Die Idee wurde vom Verein Lernmobil e.V. übernommen und umgesetzt, indem er ein Konzept für die Ausbildung und den späteren Einsatz entwickelte. Die Stadt Viernheim und das Land Hessen schufen mit der Bereitstellung von Finanzmitteln die Voraussetzung für die Realisierung des Projektes. 2014 legte das Land Hessen das WIR-Programm auf, das die landesweiten Projekte der Integrationslotsen berät, vernetzt und auch wissenschaftlich begleitet. So ist ein Kernprofil für die Tätigkeit der Integrationslotsen entwickelt worden.
Das Viernheimer Projekt ist so erfolgreich, dass die Kommunen Bensheim, Lampertheim, Heppenheim, Bürstadt, Biblis, Groß-Rohrheim und Lorsch den Verein Lernmobil auch mit der Ausbildung von Lotsinnen und Lotsen für ihre Gemeinden beauftragt hatten. Kreisweit wurden so über 200 Personen für die interkulturelle Vermittlung ausgebildet. Das Lernmobil ist heute ein Zentrum für Aus- Weiterbildung und Spezialisierung von Lotsinnen und Lotsen in Kooperation mit den Kommunen Viernheim, Lampertheim, Bürstadt, Biblis, Groß-Rohrheim und Heppenheim. So gab es bei der diesjährigen Ausbildung zum/zur Integrationslotsen/Integrationslotsin im Zeitraum Mai bis November 2021 insgesamt 15 Teilnehmende aus den Städten Bürstadt (3), Groß-Rohrheim (1), Lampertheim (3), Heppenheim (4) und Viernheim (4).

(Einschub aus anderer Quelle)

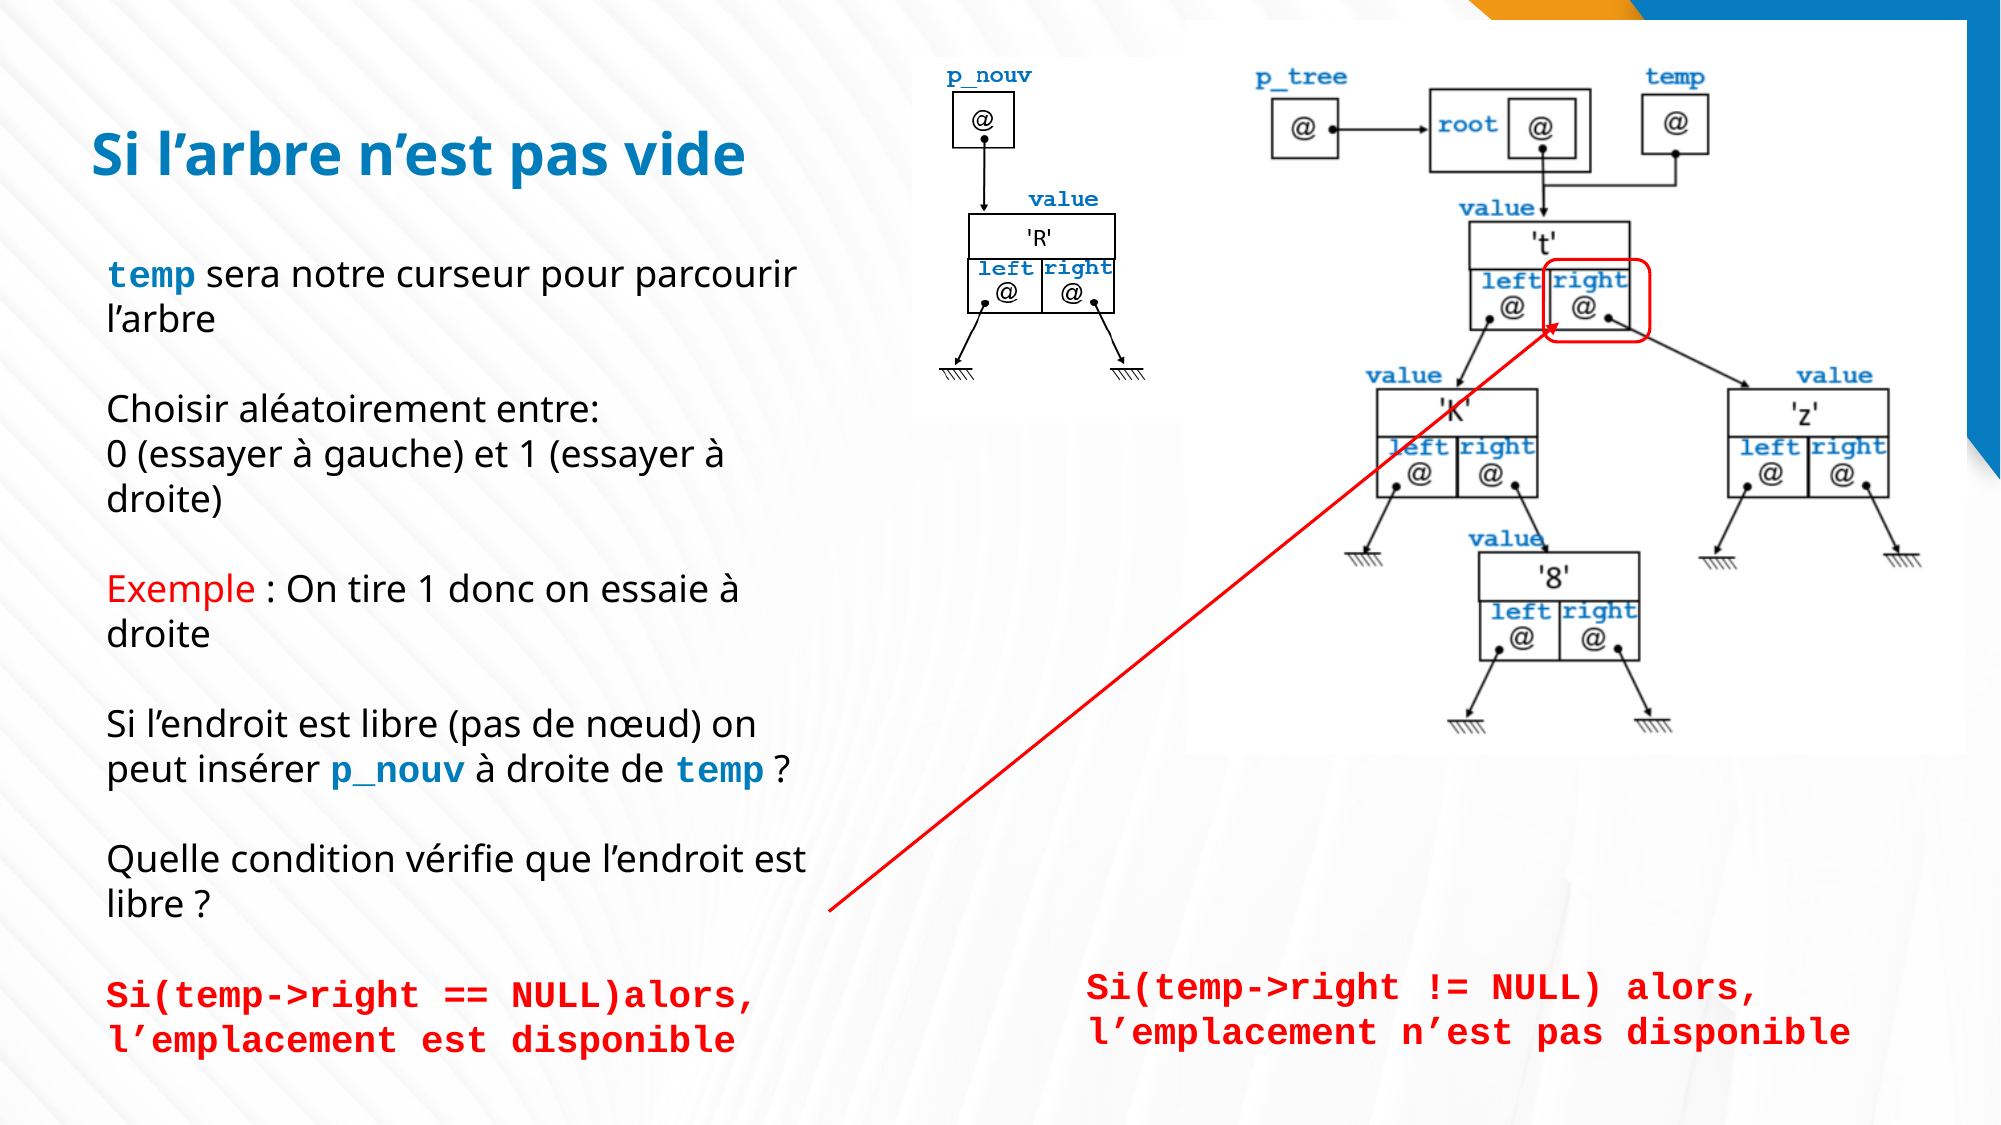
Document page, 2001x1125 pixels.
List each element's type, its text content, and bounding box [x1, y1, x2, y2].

picture [0, 0, 2001, 1125]
text_box Si(temp->right != NULL) alors, l’emplacement n’est pas disponible [1071, 954, 1977, 1060]
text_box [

In diesem Jahr wurde erstmals ein Speziallehrgang angeboten: Die Weiterbildung zum/zur Gesundheitscoach/in. Insgesamt 35 Teilnehmende aus dem Kreisgebiet nahmen an der Weiterbildung teil. In dieser Weiterbildung wurden den Lotsen medizinische Fachbegriffe wie Informationen zum Gesundheitswesen und Patientenrechte vermittelt, die bei einer Begleitung von Zugewanderten in ein Krankenhaus oder zum Arzt wichtig sind.
Zur Information
Viernheim zählt fast 35.000 Einwohner (Stand 30.6.2021). Darunter befinden sich rund 7.700 Migrantinnen und Migranten aus insgesamt 112 Nationen. Sie machen damit einen Anteil von 22,1 Prozent aus. Die folgenden Nationen sind dabei am häufigsten vertreten: Türkei, Bulgarien, Polen, Italien Rumänien, Syrien, Ungarn, Kroatien und Eritrea.
Das mit dem Namen PfiVV damals bezeichnete Projekt ist eingebettet in die Viernheimer Vielfalts- und Integrationsstrategie der Stadt Viernheim, die am 10.12.2019 einstimmig von der Stadtverordnetenversammlung verabschiedet wurde. Weitere Informationen auch unter viernheim.de/vielfaltundintegration.